Belfair resident Kathy Cypher, whose husband Bob has PD, has also hosted a local Team Fox event for the past five years, raising close to $100,000 total, she said. “The cool thing about The Michael J. Fox Foundation is that every penny raised through the community team efforts goes to research. Their goal is to find a cure and go out of business.”

But finding a cure doesn’t come cheap. “To bring one new drug to the market takes 15-30 years and well over $1 billion,” Catherine “Katie” Kopil, PhD, director of research partnerships for The Michael J. Fox Foundation said. “Most ideas will fail. The few therapies that do make it through then have to go through clinical research, where potential new drugs enter human testing—a lengthy, multiphase process, requiring years and new rounds of funding to design trials, recruit volunteers, collect data, analyze findings and prep for approval from regulators before a drug can become part of a physician’s arsenal.” Only one in 12 treatments is proven safe and beneficial to patients.

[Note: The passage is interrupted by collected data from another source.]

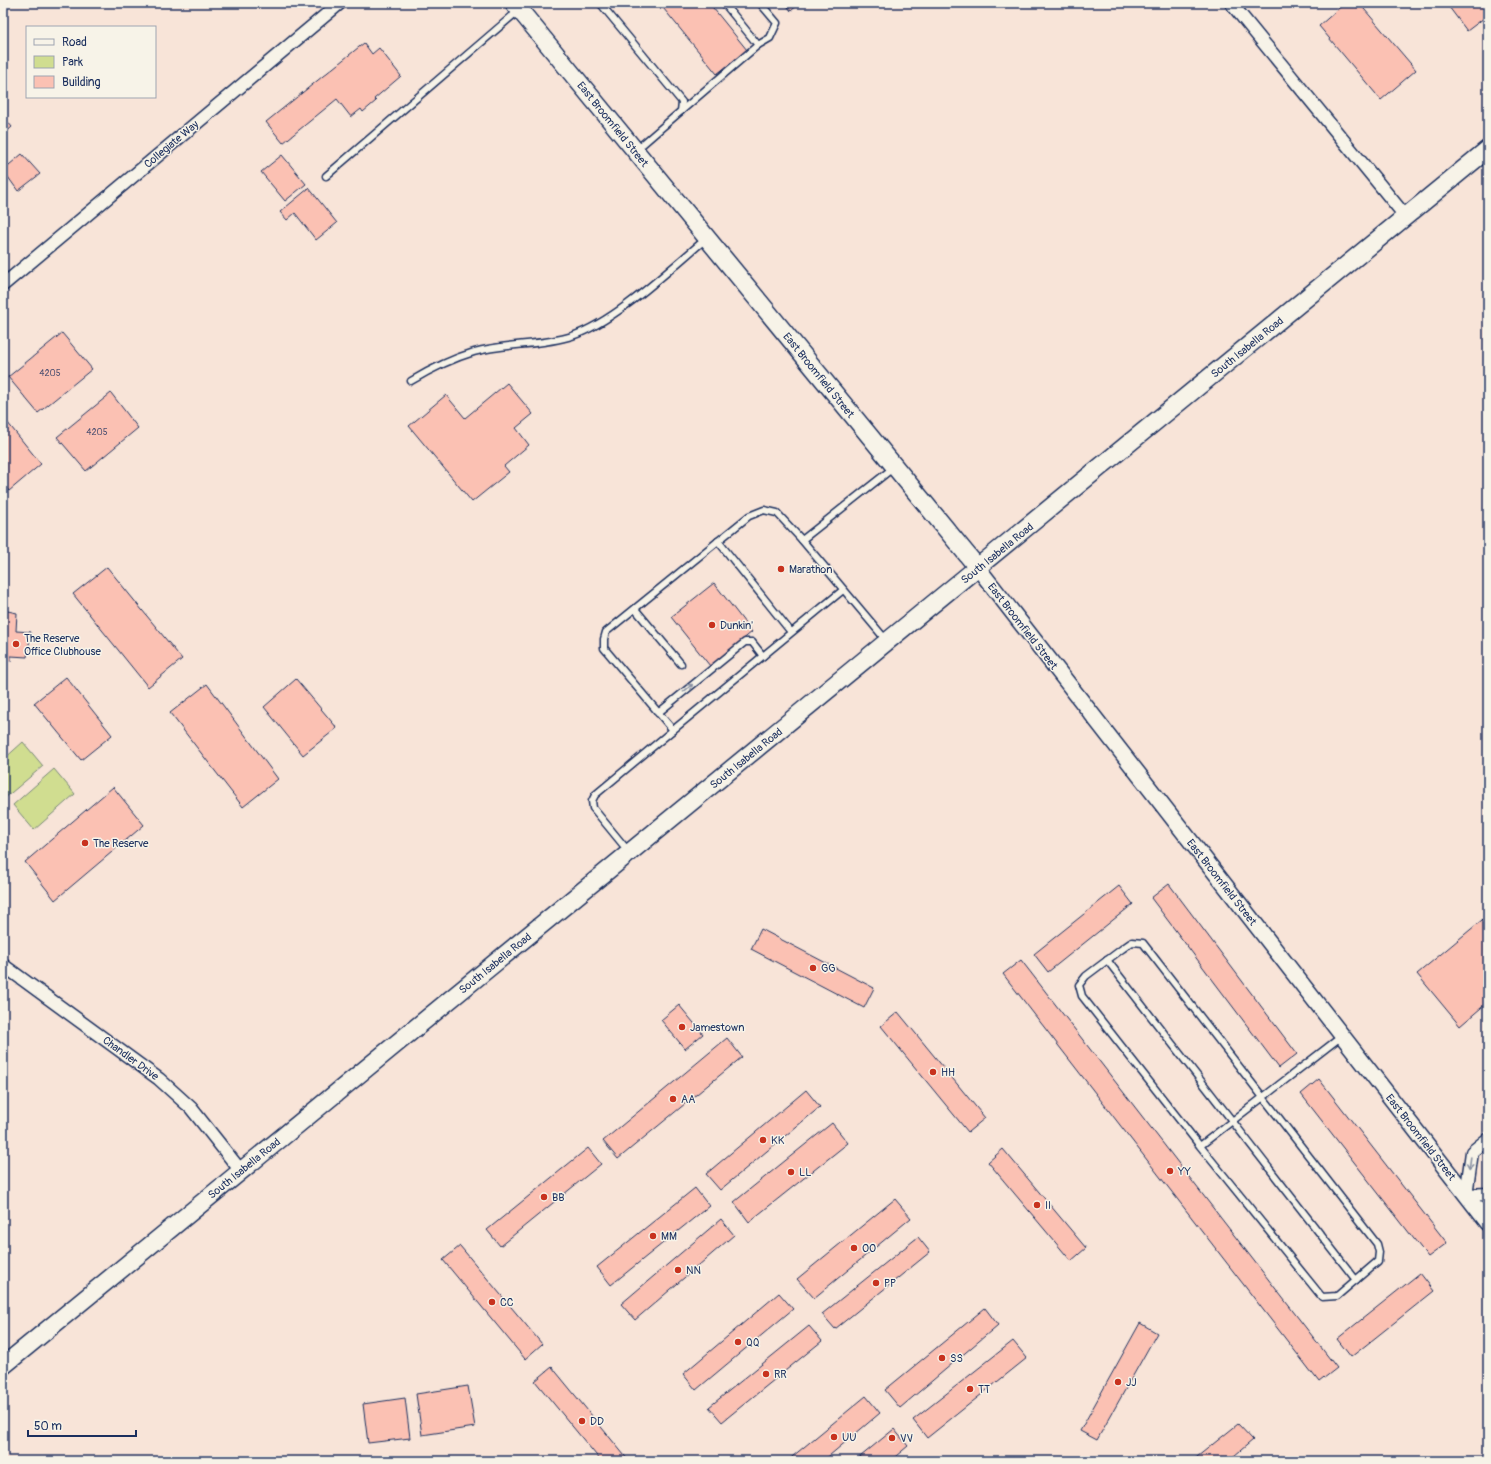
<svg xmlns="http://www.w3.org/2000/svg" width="1491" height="1464" viewBox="0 0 1491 1464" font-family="Pangolin,sans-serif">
  <rect width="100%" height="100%" fill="#f8e4d8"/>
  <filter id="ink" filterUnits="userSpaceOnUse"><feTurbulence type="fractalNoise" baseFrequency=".025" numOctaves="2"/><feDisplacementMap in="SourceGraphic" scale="8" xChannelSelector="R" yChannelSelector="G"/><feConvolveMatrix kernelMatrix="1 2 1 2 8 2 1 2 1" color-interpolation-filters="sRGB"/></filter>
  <g filter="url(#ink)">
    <g fill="#d0dd90" stroke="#768677">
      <path d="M23,742l20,24 -38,32 -2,-3v-35z"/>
      <path d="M54,769l21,25 -41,36 -21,-25z"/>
    </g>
    <g fill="#fbc1b3" stroke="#1b2f5e">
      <path d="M659,3h50l38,47 -30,24z"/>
      <path d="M785,3h15l-9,8z"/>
      <path d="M1345,3h14l57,67 -35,30 -62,-74z"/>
      <path d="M1446,3h42v12l-21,16z"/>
      <path d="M364,43l8,11 7,-6 22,28 -27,23 2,2 -13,11 -2,-3 -10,8 -14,-18 -54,44 -17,-21z"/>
      <path d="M3,116l9,11 -9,8z"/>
      <path d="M22,154l18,20 -22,17 -15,-21z"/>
      <path d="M282,155l24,29 -21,17 -24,-29z"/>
      <path d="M309,188l28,35 -21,17 -21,-27 -8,7 -7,-8z"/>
      <path d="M62,333l30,36 -54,44 -30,-36z"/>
      <path d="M507,383l26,31 -17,14 13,17 -25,21 5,6 -37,30 -63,-76 37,-31 19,23z"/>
      <path d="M111,393l27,35 -52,43 -29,-34z"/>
      <path d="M3,417l38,47 -32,27 -6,-8z"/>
      <path d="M107,567l75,92 -34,28 -75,-93z"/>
      <path d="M714,583l38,49 -42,34 -39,-49z"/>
      <path d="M3,610l14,3 -1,18 15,1 -4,25 -16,-1v5l-8,-2z"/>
      <path d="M66,677l46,58 -31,25 -47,-57z"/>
      <path d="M296,679l41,49 -34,27 -39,-48z"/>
      <path d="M207,684l71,95 -35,28 -73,-94z"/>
      <path d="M113,787l31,38 -89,75 -30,-38z"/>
      <path d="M1169,884l128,170 -18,14 -128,-170z"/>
      <path d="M1119,886l14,18 -85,68 -14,-18z"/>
      <path d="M1488,915v87l-28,24 -43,-52z"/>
      <path d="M761,929l113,59 -10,20 -113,-59z"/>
      <path d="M1021,960l316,408 -18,14 -316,-408z"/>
      <path d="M679,1005l24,29 -18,15 -24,-29z"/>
      <path d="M898,1012l87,106 -17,14 -87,-106z"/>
      <path d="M727,1038l15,19 -124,102 -15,-18z"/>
      <path d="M1319,1079l128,164 -19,14 -127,-163z"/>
      <path d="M806,1090l14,17 -100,83 -14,-16z"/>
      <path d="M832,1123l16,20 -99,79 -15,-20z"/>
      <path d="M588,1148l13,16 -101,82 -13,-16z"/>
      <path d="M1003,1149l83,99 -15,13 -83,-99z"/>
      <path d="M695,1188l14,18 -98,79 -14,-18z"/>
      <path d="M895,1199l16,19 -97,80 -17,-19z"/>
      <path d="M721,1219l13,16 -99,85 -14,-16z"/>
      <path d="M918,1237l12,15 -95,77 -13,-15z"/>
      <path d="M460,1246l82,98 -17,15 -82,-99z"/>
      <path d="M1420,1273l14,18 -83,66 -14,-18z"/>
      <path d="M779,1293l14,16 -97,81 -13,-16z"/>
      <path d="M985,1308l13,17 -98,83 -15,-18z"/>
      <path d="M1140,1323l17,10 -60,107 -17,-9z"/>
      <path d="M809,1326l13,15 -100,81 -13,-15z"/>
      <path d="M1013,1341l14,17 -100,80 -14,-18z"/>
      <path d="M552,1367l77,94h-28l-66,-80z"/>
      <path d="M468,1386l7,41 -53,8 -6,-41z"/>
      <path d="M866,1396l14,17 -57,48h-36z"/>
      <path d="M405,1398l5,40 -42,5 -5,-39z"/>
      <path d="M1238,1424l15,16 -25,21h-36z"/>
      <path d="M894,1429l14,17 -18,15h-35z"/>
    </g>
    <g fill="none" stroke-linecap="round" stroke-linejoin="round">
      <g stroke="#1b2f5e" stroke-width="9">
        <g id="service">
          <path d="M600,3l82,99 -1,9 -44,38"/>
          <path d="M724,3l34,42"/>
          <path d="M681,111l77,-66 12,-7 7,-15 -17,-20"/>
          <path d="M326,176l192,-165"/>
          <path d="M411,381c20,-12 40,-22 63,-29 32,-9 67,-6 98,-16 43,-14 99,-68 135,-98"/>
          <path d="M718,541l73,91"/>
          <path d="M635,609l46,55"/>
          <path d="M886,640l-84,-100 91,-72"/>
          <path d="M658,713l87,-71h7l11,14"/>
          <path d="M673,730l170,-140"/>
          <path d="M629,852l-36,-44 -1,-7 3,-6 78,-65 -69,-82v-9l2,-7 143,-116 15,-6 13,3 25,27"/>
          <path d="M1107,960l249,320"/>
          <path d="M1200,1146l-118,-150 -3,-11 7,-9 36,-27 10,-7 11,1 234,301 2,8 -1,9 -41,35 -15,1 -122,-151 142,-110"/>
        </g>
      </g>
      <g stroke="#1b2f5e" stroke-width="15">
        <g id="minor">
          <path d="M1231,3l175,214"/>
          <path d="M3,285l337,-282"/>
          <path d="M3,965l156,114 32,29 50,63"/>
          <path d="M1488,1139l-16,13 -6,43 22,-1"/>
        </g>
      </g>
      <g stroke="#1b2f5e" stroke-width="18">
        <path id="tertiary" d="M978,568l510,655"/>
      </g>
      <g stroke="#1b2f5e" stroke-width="20">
        <g id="secondary">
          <path d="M514,3l464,565"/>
          <path d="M3,1366l1485,-1217"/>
        </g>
      </g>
      <use href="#service" stroke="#f7f3e8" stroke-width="6"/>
      <use href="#minor" stroke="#f7f3e8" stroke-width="12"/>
      <use href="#tertiary" stroke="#f7f3e8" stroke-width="15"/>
      <use href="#secondary" stroke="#f7f3e8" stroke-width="17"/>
    </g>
    <defs><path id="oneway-shaft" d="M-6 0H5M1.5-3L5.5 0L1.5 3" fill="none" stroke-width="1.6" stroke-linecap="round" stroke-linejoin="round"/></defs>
    <g stroke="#8991a3">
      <use href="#oneway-shaft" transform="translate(688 688) rotate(-39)"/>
      <use href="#oneway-shaft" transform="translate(1470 1163) rotate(98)"/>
    </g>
  </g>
  <g fill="#c8321e" stroke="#f7f3e8" stroke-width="1.5">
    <circle cx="781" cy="569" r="4"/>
    <circle cx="712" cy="625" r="4"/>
    <circle cx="16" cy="644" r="4"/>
    <circle cx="85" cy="843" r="4"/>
    <circle cx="813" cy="968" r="4"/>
    <circle cx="682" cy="1027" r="4"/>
    <circle cx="933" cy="1072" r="4"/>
    <circle cx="673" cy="1099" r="4"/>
    <circle cx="763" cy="1140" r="4"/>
    <circle cx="1170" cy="1171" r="4"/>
    <circle cx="791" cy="1172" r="4"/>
    <circle cx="544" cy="1197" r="4"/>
    <circle cx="1037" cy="1205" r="4"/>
    <circle cx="653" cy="1236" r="4"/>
    <circle cx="854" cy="1248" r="4"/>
    <circle cx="678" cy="1270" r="4"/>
    <circle cx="876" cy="1283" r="4"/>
    <circle cx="492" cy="1302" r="4"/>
    <circle cx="738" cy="1342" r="4"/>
    <circle cx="942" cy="1358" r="4"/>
    <circle cx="766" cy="1374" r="4"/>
    <circle cx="1118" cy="1382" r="4"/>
    <circle cx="970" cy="1389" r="4"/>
    <circle cx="582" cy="1421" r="4"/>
    <circle cx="834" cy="1437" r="4"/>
    <circle cx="892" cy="1438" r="4"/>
  </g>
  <g text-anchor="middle" stroke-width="3" stroke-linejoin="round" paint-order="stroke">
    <g font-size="9" fill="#535473">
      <text x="50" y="376">4205</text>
      <text x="97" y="435">4205</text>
    </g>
    <g font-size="11" fill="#1b2f5e" stroke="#f7f3e8">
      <text transform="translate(613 124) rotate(51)" y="4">East Broomfield Street</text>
      <text transform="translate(171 144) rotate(-40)" y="4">Collegiate Way</text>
      <text transform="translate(1247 347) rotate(-39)" y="4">South Isabella Road</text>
      <text transform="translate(819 375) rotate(51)" y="4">East Broomfield Street</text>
      <text transform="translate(997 553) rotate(-39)" y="4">South Isabella Road</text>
      <text transform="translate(1023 626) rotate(52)" y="4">East Broomfield Street</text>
      <text transform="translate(746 758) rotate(-39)" y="4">South Isabella Road</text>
      <text transform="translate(1222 882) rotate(52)" y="4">East Broomfield Street</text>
      <text transform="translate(495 963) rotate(-39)" y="4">South Isabella Road</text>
      <text transform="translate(131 1058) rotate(36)" y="4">Chandler Drive</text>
      <text transform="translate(1421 1137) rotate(52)" y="4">East Broomfield Street</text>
      <text transform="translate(244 1168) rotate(-39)" y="4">South Isabella Road</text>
    </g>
    <g font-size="11" fill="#1b2f5e" stroke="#f7f3e8" text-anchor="start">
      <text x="789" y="573">Marathon</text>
      <text x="720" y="629">Dunkin'</text>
      <text x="24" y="642">The Reserve<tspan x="24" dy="13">Office Clubhouse</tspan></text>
      <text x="93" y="847">The Reserve</text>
      <text x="821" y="972">GG</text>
      <text x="690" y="1031">Jamestown</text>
      <text x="941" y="1076">HH</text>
      <text x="681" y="1103">AA</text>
      <text x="771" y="1144">KK</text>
      <text x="1178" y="1175">YY</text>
      <text x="799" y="1176">LL</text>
      <text x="552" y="1201">BB</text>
      <text x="1045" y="1209">II</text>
      <text x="661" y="1240">MM</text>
      <text x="862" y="1252">OO</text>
      <text x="686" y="1274">NN</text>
      <text x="884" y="1287">PP</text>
      <text x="500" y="1306">CC</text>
      <text x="746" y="1346">QQ</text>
      <text x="950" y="1362">SS</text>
      <text x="774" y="1378">RR</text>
      <text x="1126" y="1386">JJ</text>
      <text x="978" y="1393">TT</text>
      <text x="590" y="1425">DD</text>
      <text x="842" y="1441">UU</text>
      <text x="900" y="1442">VV</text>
    </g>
  </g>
  <rect width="1491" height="1464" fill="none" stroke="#f7f3e8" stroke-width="16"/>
  <rect x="8" y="8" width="1475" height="1448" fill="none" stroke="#1b2f5e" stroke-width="1.5" filter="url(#ink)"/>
  <rect x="26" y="26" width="130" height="72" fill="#f7f3e8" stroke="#9fa5b1"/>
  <rect x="34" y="39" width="20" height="6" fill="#f7f3e8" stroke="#9fa5b1"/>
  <text x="62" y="46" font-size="12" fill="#1b2f5e">Road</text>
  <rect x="34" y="56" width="20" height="12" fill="#d0dd90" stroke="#9fa5b1"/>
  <text x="62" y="66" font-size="12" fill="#1b2f5e">Park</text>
  <rect x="34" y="76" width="20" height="12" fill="#fbc1b3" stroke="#9fa5b1"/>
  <text x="62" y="86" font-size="12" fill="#1b2f5e">Building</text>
  <path d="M28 1430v6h108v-6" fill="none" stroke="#1b2f5e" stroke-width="2"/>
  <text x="34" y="1430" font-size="12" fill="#1b2f5e" stroke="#f7f3e8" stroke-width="3" paint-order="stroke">50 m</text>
</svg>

Volunteers are needed for clinical studies, which are the last and critical stage of research before new treatments are brought to market. There is a particular need for newly-diagnosed patients and for people who don’t have Parkinson’s disease (referred to as “controls”). Find information on current clinical studies at foxinsight.org. Of course, donations are always needed and appreciated, and fundraising efforts welcomed. Learn how you can make a difference by visiting michaeljfox.org.

Blessings in disguise
Hillyer is determined to find the blessing in her infirmity. “I’m lucky. I’ve got two great daughters [Sarah Hillyer and Kelly Cody], a great son-in-law, and a nice gentleman friend. I have more time now to spend with my daughters, and that’s a joy for me. They are the love of my life, and that’s why I keep going,” she said through tears. But most days, she said, she puts on her happy face even though she may feel terrible inside. On a recent shopping trip, she encountered a group of children who commented on her trembling hand. She replied, “This is my happy hand, and I shake it when I’m happy.”

Keefer, who admits he would never wish to have the disease, said PD has also brought unexpected benefits. “I’ve met unbelievable people that I would not have met otherwise, and I’ve had the opportunity to do things I might not have done,” he said.

While Keefer is focused on his national outreach, his photography and local fundraising initiative, Hillyer is actively sharing her story, seeking opportunities to fundraise, as well as volunteering for upcoming clinical trials. Going forward, her main goal is to educate the public and help others. “It’s not an old-person’s disease. It can happen to anybody—like me,” she said. “I believe God chose me to have this disease, and if I don’t help other people … I’ve learned not to judge people, because everybody’s got something going on that you may not understand.”

  1. You did a great job! And thank you for helping to get the word out about Parkinsons disease!


    — Dianne Hillyer    Apr 1, 06:18 pm   

  2. Thanks for this important story about a disease that my two sons struggle with every day.
    I’m impressed that a local magazine featured a story during PD recognition month and I’m grateful that Dianne and Jeff shared their personal stories. I just attended the Parkinsons Policy Forum in Washington,DC to learn how to advocate for all the patients.